--- Document segment ---
WDR5 suppressed PHD2 expression through HDAC2-induced H3K4 deacetylation (A) Half-life detection of PHD2 mRNA was performed using 10 μM actinomycin D (Act D) for the indicated times. (B) Chromatin accessibility of PHD2 promoters was evaluated by quantitative real-time PCR with DNase I-pretreated nucleus of control, scramble, and WDR5-silenced QBC939 cells. Fold change was analyzed using 2^−ΔΔCt. (C) ChIP assay showed that WDR5-silenced QBC939 cells had elevated H3K4ac modification at the PHD2 promoter regions. H3K4ac antibody was used for immunoprecipitation (IP) after WDR5 knockdown, and quantitative real-time PCR of the PHD2 promoter in output was performed. (D) A CUT&Tag assay was performed to confirm that WDR5 knockdown promoted H3K4ac modification at PHD2 promoter regions. WDR5 was knocked down by shWDR5 in QBC939 cells, and H3K4Ac antibody was used to interact with the H3K4-acetylized protein. Log₂(RPM + 1) was used for quantification. (E) Overlay of H3K4ac at EGLN1 (PHD2) loci in scramble (purple) and WDR5 knockdown (green) QBC939 cells. Significantly increased regions are underscored (red box). (F) List of 10 DEGs with most significant change in CUT&Tag data. EGLN1 (PHD2) had the highest fold change after WDR5 knockdown. (G) CoIP of WDR5 with HDAC1–HDAC3 in QBC939 cells. (H) Effect of HDAC1–HDAC3 knockdown on the expression of PHD2 protein in QBC939 cells. (I) ChIP assays show that H3K4ac on PHD2 promoters in HDAC2 silenced QBC939 cells. H3K4ac antibody was used for IP after HDAC2 knockdown, and qPCR of the PHD2 promoter in output was performed. (J) ChIP assay revealed that WDR5 directly interacts with the promoter region of PHD2 gene. WDR5 antibody was used for IP, and qPCR of the PHD2 promoter in output was performed. (K) ChIP assay revealed that WDR5 knockdown attenuated HDAC2 binding to the PHD2 promoter. HDAC2 antibody was used for IP after WDR5 knockdown. (L) ChIP assay revealed that WDR5 overexpression disrupted H3K4ac at PHD2 promoter regions and knockdown or inhibition of HDAC2 reversed it. H3K4ac antibody was used for IP, and quantitative real-time PCR of PHD2 promoter in output was performed. (M) Expression of PHD2 in WDR5-overexpressed QBC939 cells that were treated with 50 μM SCA for 48 h or transfected with siHDAC2. Data were analyzed with two-way ANOVA in (A), or with one-way ANOVA in (B), (C), and (I)–(L). ∗p < 0.05, ∗∗p < 0.01, ∗∗∗p < 0.001. n.s., not significant.

Figure 8

Schematic depiction of the mechanisms underlying WDR5 facilitating CCA metastasis and EMT by increasing HIF-1α accumulation Two distinct mechanisms of how WDR5 enhanced HIF-1α accumulation: (1) WDR5 promoted HIF-1α mRNA synthesis via directly interacting with c-Myc and (2) WDR5 inhibited HIF-1α protein hydroxylation, ubiquitination, and degradation through suppressing PHD2 expression, which relied on interacting with HDAC2 and deacetylizing H3K4ac.
---
Instructions to follow = Using the WDR5 figure legends, explain in one to three sentences how WDR5 inhibits HIF-1α protein degradation.
--- Excerpted records ---
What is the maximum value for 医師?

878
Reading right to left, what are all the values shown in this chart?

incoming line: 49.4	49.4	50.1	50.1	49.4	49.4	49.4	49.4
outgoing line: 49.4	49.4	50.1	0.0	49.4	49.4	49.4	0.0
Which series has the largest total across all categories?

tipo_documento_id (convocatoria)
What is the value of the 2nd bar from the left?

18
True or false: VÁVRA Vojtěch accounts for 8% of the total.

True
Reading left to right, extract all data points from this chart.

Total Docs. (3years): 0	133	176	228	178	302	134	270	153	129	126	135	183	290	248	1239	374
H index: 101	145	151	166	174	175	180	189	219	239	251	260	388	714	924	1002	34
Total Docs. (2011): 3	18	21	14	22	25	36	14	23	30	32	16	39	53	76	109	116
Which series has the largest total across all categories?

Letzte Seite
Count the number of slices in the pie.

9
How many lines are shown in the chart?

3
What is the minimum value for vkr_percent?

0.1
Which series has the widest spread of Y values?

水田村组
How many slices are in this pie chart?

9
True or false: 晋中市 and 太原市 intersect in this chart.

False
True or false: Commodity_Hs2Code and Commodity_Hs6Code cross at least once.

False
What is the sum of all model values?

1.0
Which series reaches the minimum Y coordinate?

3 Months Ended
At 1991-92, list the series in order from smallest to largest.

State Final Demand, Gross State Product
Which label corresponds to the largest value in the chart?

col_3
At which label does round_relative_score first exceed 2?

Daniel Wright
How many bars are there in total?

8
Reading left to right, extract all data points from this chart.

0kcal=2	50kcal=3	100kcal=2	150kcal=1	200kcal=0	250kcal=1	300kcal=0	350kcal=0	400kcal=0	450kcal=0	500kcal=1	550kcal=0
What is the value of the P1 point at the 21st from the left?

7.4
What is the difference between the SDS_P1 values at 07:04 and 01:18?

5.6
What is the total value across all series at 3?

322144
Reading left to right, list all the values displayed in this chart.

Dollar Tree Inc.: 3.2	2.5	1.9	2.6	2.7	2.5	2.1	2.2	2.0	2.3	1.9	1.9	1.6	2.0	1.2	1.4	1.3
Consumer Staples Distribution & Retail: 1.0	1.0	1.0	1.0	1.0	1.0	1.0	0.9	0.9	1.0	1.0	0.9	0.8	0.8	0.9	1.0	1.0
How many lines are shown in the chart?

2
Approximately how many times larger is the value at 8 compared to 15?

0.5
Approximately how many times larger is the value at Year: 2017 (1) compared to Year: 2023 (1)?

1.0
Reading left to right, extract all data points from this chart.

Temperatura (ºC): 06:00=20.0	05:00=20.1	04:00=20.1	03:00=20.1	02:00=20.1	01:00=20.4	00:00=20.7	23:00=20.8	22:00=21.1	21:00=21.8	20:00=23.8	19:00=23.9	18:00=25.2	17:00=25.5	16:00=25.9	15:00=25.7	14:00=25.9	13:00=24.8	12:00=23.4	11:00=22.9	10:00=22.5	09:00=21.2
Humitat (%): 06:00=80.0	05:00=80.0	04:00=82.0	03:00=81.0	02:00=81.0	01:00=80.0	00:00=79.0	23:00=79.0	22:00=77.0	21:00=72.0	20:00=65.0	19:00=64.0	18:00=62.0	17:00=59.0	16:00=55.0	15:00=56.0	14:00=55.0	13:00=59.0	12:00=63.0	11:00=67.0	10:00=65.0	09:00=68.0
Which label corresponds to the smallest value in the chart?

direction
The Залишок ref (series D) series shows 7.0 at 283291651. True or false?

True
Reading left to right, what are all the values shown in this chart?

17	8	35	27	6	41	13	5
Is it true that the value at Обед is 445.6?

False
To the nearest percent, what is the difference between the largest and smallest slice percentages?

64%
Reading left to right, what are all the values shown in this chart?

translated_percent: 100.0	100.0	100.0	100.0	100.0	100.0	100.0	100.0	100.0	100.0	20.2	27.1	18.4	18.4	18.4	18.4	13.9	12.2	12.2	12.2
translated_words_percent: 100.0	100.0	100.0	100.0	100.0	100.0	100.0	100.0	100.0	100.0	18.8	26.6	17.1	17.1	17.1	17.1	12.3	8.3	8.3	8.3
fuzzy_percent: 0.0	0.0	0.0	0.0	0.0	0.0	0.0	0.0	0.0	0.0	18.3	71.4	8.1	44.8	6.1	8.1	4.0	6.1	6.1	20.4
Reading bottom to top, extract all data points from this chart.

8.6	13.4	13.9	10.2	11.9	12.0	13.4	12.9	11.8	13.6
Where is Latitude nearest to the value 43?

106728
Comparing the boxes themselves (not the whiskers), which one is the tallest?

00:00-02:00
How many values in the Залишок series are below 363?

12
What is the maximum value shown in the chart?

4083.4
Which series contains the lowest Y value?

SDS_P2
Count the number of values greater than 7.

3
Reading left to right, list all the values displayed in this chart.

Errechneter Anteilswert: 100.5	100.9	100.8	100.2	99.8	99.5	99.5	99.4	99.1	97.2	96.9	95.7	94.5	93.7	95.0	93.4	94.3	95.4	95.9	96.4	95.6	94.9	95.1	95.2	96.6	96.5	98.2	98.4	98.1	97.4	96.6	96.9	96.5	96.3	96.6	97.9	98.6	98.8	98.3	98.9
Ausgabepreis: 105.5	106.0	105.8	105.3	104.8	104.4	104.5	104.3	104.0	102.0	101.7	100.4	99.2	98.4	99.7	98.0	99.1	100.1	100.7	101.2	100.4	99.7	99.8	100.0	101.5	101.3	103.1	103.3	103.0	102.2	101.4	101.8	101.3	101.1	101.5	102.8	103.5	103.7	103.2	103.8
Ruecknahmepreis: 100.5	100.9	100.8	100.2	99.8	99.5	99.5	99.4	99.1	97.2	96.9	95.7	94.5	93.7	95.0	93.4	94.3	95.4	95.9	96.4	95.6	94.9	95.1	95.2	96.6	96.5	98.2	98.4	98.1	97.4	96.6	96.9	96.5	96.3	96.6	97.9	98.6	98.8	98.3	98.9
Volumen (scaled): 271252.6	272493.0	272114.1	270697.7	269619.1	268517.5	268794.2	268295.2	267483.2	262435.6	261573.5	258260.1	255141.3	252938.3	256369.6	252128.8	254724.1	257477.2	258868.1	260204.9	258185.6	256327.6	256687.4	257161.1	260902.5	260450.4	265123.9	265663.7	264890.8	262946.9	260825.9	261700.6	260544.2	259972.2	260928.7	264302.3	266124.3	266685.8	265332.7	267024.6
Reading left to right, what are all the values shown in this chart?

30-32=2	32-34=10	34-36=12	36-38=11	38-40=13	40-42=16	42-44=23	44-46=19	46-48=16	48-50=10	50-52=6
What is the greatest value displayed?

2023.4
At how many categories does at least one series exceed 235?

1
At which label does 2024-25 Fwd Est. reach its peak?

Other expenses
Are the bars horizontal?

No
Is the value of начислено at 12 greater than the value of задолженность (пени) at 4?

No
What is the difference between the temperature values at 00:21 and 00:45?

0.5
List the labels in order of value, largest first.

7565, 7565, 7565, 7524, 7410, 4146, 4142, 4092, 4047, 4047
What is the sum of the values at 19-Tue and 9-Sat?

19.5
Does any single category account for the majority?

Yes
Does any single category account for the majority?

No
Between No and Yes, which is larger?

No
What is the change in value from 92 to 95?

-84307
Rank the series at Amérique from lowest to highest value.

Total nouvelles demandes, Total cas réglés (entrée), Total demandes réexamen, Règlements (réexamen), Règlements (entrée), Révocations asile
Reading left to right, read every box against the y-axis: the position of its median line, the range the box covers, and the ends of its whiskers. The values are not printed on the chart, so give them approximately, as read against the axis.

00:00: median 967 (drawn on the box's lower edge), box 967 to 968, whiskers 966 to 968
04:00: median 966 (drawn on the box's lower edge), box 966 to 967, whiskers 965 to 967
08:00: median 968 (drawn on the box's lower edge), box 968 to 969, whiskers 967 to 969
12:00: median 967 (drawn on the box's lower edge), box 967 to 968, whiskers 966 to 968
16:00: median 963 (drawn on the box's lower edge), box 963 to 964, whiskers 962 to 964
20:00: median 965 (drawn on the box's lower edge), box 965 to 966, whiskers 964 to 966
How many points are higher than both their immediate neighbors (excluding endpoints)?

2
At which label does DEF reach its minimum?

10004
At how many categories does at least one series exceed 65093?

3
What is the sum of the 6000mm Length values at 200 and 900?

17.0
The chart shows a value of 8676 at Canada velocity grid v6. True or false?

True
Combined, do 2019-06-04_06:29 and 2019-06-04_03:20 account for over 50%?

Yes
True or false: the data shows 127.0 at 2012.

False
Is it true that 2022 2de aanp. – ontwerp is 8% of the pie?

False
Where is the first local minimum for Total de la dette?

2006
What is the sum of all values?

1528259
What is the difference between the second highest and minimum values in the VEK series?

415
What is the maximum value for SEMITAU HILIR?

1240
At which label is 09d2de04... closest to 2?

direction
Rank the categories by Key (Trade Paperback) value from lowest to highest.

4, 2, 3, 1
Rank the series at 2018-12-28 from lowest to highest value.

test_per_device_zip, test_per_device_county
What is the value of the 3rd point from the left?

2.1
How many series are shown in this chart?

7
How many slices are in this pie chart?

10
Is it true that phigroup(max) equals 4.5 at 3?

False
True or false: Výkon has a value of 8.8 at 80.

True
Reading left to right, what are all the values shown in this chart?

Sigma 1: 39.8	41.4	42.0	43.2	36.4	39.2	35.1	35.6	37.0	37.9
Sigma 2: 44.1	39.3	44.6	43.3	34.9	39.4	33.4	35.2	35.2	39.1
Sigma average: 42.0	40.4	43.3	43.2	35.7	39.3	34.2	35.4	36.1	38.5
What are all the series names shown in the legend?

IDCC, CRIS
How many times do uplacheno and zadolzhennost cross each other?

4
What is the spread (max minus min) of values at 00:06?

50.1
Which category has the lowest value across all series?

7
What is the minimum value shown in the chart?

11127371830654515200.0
---
Reply to the task = WDR5 suppresses PHD2 expression by interacting with HDAC2 and deacetylating H3K4ac at the PHD2 promoter regions. With PHD2 suppressed, HIF-1α protein hydroxylation, ubiquitination, and degradation are inhibited, so HIF-1α accumulates.